Data compiled by the U.S. Bureau of Labor Statistics Data – and analyzed in a report issued by the Federal Reserve Bank of St. Louis – suggests that the Great Recession of 2007-09 is no exception.
Not by a long shot.
African-American workers have lost jobs at a rate 50 percent higher than white employees over the last two years, according to the study prepared by Howard Wall, a St. Louis Fed economist and vice president.
Wall found the gap is even more profound when unemployment is broken down by gender:
Projecting the volume of jobs lost had recession not interrupted the trajectory of the economy, Wall determined that black women are now unemployed at a rate (10.8 percent) twice that of white women (5.4 percent).
“There are a lot of unfortunate effects of the recession, one being that many of the gains made by black women over the last 20 years have been erased,” said Wall.

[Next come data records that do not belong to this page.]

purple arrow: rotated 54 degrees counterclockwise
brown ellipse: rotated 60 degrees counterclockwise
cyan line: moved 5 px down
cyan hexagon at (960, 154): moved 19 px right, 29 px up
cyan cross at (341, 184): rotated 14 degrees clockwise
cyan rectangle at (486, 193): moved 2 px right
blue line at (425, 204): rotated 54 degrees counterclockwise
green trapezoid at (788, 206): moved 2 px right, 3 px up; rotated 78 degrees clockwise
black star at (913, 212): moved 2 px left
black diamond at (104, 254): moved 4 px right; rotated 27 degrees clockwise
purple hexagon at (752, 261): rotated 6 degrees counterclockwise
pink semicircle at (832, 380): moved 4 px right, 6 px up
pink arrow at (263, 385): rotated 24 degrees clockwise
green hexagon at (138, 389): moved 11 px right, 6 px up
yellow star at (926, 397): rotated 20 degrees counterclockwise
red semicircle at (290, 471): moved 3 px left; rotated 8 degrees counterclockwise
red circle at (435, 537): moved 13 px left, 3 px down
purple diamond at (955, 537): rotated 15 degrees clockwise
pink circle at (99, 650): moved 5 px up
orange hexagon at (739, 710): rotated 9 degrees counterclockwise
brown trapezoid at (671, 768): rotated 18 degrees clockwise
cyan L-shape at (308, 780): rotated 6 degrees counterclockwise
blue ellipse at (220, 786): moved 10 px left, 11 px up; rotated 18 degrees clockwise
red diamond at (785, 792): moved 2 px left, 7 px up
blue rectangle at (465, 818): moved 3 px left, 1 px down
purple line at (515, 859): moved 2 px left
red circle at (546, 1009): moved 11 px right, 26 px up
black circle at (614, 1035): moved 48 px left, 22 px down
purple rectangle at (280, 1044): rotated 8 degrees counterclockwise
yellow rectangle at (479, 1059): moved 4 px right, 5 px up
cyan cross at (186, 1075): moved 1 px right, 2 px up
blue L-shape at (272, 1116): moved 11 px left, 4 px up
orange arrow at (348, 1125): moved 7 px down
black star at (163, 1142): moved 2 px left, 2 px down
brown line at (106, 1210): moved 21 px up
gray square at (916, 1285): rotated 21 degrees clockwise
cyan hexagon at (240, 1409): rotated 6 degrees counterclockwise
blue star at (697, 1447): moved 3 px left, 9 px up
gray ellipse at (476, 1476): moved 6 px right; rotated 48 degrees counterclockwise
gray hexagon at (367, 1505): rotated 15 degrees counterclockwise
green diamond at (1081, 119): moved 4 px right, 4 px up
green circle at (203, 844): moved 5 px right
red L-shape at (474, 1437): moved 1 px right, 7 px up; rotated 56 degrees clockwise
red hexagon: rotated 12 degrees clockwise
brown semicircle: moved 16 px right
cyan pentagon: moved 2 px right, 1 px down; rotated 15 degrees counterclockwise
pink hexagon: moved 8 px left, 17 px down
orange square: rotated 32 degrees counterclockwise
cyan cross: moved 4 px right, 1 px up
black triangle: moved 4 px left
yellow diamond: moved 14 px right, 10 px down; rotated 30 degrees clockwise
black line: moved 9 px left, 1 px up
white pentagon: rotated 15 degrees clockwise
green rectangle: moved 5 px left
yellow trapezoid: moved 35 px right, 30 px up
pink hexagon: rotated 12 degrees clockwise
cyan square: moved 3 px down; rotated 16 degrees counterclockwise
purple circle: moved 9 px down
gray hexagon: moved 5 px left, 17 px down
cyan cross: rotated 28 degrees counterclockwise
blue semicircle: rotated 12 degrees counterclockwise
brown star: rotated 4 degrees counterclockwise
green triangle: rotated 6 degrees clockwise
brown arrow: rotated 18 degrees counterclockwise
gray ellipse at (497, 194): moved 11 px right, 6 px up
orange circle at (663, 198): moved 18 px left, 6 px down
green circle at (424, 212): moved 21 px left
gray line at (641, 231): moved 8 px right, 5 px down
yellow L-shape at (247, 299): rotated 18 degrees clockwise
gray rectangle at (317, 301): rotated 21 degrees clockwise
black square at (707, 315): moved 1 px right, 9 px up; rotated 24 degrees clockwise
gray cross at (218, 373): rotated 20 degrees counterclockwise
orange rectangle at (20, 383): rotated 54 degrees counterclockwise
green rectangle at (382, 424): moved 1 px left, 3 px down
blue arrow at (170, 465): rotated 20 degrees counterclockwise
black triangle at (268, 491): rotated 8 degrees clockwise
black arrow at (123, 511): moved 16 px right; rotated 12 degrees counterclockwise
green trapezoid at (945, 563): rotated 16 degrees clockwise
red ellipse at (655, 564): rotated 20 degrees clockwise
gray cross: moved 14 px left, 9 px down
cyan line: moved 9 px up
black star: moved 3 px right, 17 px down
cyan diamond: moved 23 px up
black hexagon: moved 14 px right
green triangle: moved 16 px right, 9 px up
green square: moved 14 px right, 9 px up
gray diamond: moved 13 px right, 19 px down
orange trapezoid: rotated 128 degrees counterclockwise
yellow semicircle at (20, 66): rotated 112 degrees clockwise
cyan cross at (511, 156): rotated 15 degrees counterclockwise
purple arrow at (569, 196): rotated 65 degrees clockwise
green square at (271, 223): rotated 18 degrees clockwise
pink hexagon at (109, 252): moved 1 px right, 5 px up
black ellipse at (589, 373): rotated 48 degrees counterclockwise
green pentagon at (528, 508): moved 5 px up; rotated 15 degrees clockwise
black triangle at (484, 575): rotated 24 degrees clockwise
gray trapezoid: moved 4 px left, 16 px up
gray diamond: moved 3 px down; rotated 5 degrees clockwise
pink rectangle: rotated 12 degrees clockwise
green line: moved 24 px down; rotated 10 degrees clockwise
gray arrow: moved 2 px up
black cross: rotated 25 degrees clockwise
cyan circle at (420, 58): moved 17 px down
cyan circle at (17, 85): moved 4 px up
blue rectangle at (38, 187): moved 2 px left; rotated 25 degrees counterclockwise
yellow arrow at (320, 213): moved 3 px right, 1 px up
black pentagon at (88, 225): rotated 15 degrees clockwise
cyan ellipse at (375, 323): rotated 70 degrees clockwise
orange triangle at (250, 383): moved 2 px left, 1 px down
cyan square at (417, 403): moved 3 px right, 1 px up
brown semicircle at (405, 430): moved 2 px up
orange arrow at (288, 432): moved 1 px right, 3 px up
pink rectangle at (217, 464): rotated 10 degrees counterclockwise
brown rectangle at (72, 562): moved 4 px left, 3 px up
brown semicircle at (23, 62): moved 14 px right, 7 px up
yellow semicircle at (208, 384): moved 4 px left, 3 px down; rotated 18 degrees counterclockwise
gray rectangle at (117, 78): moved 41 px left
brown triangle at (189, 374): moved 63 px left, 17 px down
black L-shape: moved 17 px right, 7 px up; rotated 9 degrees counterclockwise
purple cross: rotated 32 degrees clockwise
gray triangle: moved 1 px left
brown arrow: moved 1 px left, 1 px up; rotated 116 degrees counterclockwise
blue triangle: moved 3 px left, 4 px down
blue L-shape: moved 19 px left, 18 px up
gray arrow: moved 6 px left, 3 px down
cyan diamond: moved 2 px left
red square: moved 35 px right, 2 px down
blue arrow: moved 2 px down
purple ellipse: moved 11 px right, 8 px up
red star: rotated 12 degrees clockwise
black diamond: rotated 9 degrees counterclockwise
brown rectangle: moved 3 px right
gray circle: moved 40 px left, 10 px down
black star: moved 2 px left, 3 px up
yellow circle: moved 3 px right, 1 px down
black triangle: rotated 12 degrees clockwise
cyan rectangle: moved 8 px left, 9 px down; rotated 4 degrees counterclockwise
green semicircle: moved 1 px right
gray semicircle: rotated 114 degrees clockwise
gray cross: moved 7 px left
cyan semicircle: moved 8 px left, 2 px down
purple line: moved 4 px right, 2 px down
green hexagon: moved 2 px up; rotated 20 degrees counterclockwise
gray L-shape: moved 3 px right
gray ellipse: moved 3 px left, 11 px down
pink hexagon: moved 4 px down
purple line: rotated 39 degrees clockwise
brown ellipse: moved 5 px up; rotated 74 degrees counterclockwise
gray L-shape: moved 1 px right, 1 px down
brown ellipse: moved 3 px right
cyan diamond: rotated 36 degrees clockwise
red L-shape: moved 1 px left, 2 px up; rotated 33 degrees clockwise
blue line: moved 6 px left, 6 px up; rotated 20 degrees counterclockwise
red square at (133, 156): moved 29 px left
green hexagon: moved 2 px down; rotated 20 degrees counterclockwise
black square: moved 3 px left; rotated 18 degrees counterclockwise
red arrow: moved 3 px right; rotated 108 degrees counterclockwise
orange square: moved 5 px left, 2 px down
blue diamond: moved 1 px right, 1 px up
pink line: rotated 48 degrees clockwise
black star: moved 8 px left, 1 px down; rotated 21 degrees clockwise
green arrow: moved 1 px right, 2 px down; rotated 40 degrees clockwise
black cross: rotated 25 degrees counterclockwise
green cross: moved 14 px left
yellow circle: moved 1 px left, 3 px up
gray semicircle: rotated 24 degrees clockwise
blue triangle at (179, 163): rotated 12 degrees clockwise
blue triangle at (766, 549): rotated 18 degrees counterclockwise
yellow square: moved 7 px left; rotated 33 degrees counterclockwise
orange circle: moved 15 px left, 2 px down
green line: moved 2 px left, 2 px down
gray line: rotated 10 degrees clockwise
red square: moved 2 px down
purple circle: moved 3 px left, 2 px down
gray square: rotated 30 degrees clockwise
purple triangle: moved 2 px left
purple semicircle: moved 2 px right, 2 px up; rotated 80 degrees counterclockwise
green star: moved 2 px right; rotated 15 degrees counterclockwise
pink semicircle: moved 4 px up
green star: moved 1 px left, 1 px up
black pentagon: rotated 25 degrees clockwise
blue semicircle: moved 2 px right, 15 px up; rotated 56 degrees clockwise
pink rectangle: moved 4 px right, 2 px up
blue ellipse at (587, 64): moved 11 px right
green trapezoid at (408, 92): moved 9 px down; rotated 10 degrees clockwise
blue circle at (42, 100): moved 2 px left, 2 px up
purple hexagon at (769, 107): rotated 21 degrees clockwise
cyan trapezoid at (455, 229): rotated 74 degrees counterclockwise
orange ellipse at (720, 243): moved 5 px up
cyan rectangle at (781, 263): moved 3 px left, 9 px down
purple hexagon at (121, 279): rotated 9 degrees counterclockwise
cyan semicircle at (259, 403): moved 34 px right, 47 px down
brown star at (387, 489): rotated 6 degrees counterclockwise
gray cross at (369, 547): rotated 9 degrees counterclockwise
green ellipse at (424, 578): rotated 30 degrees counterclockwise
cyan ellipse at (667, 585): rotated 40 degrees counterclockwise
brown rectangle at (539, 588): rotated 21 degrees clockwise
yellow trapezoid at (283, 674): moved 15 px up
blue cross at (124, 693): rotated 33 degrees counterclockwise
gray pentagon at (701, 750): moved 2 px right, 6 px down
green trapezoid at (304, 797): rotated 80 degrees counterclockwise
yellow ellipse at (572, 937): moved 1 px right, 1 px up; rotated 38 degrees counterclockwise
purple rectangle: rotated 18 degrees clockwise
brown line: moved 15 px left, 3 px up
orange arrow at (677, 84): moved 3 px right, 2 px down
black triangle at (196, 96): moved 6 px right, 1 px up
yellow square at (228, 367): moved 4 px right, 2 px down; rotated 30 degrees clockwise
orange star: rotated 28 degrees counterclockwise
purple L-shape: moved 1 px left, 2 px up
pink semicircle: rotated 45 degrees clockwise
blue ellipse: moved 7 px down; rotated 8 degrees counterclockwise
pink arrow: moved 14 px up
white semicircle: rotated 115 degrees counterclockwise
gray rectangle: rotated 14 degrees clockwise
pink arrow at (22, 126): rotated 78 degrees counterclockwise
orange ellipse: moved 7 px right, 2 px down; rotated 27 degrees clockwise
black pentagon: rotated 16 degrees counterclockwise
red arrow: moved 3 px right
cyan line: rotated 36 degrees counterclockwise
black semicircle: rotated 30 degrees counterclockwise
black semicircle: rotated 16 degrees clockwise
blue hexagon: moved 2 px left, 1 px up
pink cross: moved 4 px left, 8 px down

Defying the odds, workers in some sectors have dodged the unemployment bullet.
Wall’s study determined, for instance, that the unemployment rate among Hispanics has dropped by less than a percentage point over the last 23 months.
“The downturn in the economy has hurt, but not as bad as we thought it would,” said Jorge Riopedre, executive director of the Hispanic Chamber of Commerce of Greater St. Louis.
Riopedre gives credit for the relatively low numbers to the employers he says are reaching out to bilingual customers and clients.
Robyn Berkley says businesses that have watched diversity walk out the door following a layoff can trace the loss of diversity to a basic tenet of hiring economics.
“As organizations moved to become more diverse, their more recent hires have been minorities and women,” said the assistant professor of business at Southern Illinois University Edwardsville.
“If laying off is based on seniority, then seniority trumps.”
Kathy Osborn, executive director of the Regional Business Council, points out that many companies have, in fact, maintained a well-balanced work force over the last 23 months.
For those businesses, Osborn said, recruitment is just the first step in an overall strategy to “cultivate and promote” women and minorities.
A company that invests in the future of its employees by actively enlisting them in color- and gender-blind training and advancement programs is more likely to value that investment when decisions are made about who should stay and who should go during economic declines.
“If you’ve been doing that all along, I would not suspect you’d see any change in diversity,” said Osborn.
With the country pulling out of the recession, firms that haven’t strived to diversify middle and top management may now be forced to start the process of broadening their employment pool anew.
Forecasts of jobs lagging far behind other segments of the economic recovery, the experts say, could mean that the diversification of many businesses may be a long time coming.
“Obviously, it is going to be a slow, slow process,” said Jim Breaugh, a management professor at the University of Missouri-St. Louis.
When it comes to hiring, Breaugh believes men will lag behind other employment groups as the effects of the recession begin to end.
The reason, he notes, is a short-term employment market that is expected to offer more positions in health care, retail services and education — jobs that traditionally attract women.
Wall, though, believes the jobless recovery will, for the most part, be indiscriminate.
“We’re still looking at two years until overall employment returns to where it was when the recession began,” said the Federal Reserve official. “
And that’s the optimistic story. That’s not for groups that have a much steeper hole to climb out of.”